Three long blades extended from each of the man's hands, reflecting the early New York sun on their silver surface. Bigby's eyebrow raised and his hands went to his tie again, adjusting the black fabric for need of something to hold. He wasn't afraid of the man by any stretch- not yet at least- but he was concerned about his reputation, so precariously balanced on his every action.
"Let's go down to the business office and talk with Snow."
It was the other man's turn to raise an eyebrow. He paused, then his expression darkened. Bigby was an adept reader of body language and knew what was coming.
Growling, the shorter man charged at Bigby.
Damn mundy… Need to move this somewhere else.
Bigby turned on his heels and ran- which irritated him immensely. He hoped the man- mutie, was it?- wasn't getting the wrong impression of Sheriff Wolf. He settled his internal conflict upon deciding he would prove to this nuisance who was in charge once they were safely out of the mundy's sight. The two men's chase was unnaturally fast, and moments later Bigby sharply turned down an alley in Fabletown. He stopped quickly and spun around, waiting for the man to catch up. He wasn't left waiting but for a few short breaths when the man with the six ominous blades nearly plowed him down.
Like wolves, they slowly circled each other. Bigby broke the silence.
"What the hell is a mutie?"
"How the fuck do you not know? Have you been living in a cave the past few years? You certainly smell like it, asshole."
In response to his question, Bigby allowed his form to change as much as he could without raising hell in the Fable community. His ears became larger, pointed. His teeth lengthened and sharpened and his five o'clock shadow grew out to a length similar to the other man's. His fingernails more closely resembled claws and his eyes were no longer a common brown but a striking yellow.
The shorter man laughed.
Bigby's eyebrow raised in surprise, which did nothing to subdue the man's humor. Underneath the roar of the man's laughter, Bigby heard the soft but angry click of heels worn by a woman on a mission.
Fuck. He looked up at the brick buildings flanking the alleyway and saw a curtain hurriedly pulled across a dirty window.
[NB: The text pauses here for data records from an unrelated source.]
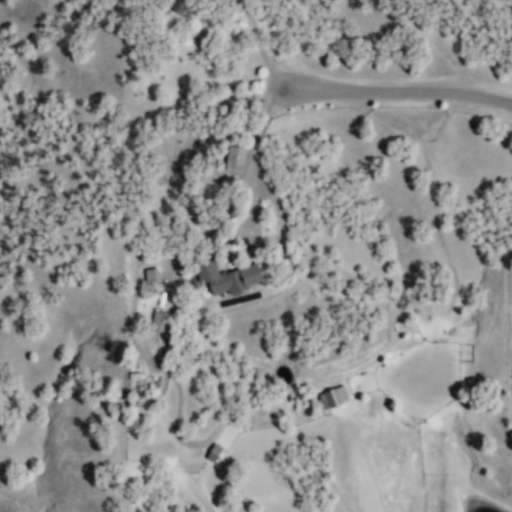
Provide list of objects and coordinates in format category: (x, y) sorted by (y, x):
road: (405, 93)
building: (230, 160)
road: (270, 199)
building: (148, 275)
building: (224, 278)
building: (155, 321)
Shit head snitch.
"Bigby!"
The man's laughter subsided. "Bigby? What kind of name is that, bub?" He laughed again.
"Bigby Wolf! What the hell is going on?" Snow stood angrily at the mouth of the alley, her tightly clenched fists resting on her hips, though she found herself wishing they were tightly clenched around someone's throat. She didn't have time for this nonsense. Why couldn't the Fables just keep it together for one single day? Her eyes widened when she noticed the other man's numerous knives. Noticing her expression, he retracted his claws and looked at Bigby with amusement. Nearly shame faced at Snow's chastisement, Bigby's wolfish features diminished until he appeared entirely human again.
The man in the flannel's brow had been deeply furrowed in thought. "Bigby Wolf..." he muttered. "Bigby Wolf… Bigby Wolf…" The volume of his voice rose with realization. "Big Bad Wolf…" He looked up in surprise. "Are you shitting me? Are you the Big Bad Wolf? You think I'm just going to believe that?"
Bigby shrugged, amused. A slight smile crossed his tired face until he saw Snow's expression of concern and confusion. "Let's sort this out at the business office. But first, what's your name?"
The shorter man shook his head in humored amazement. "What a fucking crazy day. The name's Logan."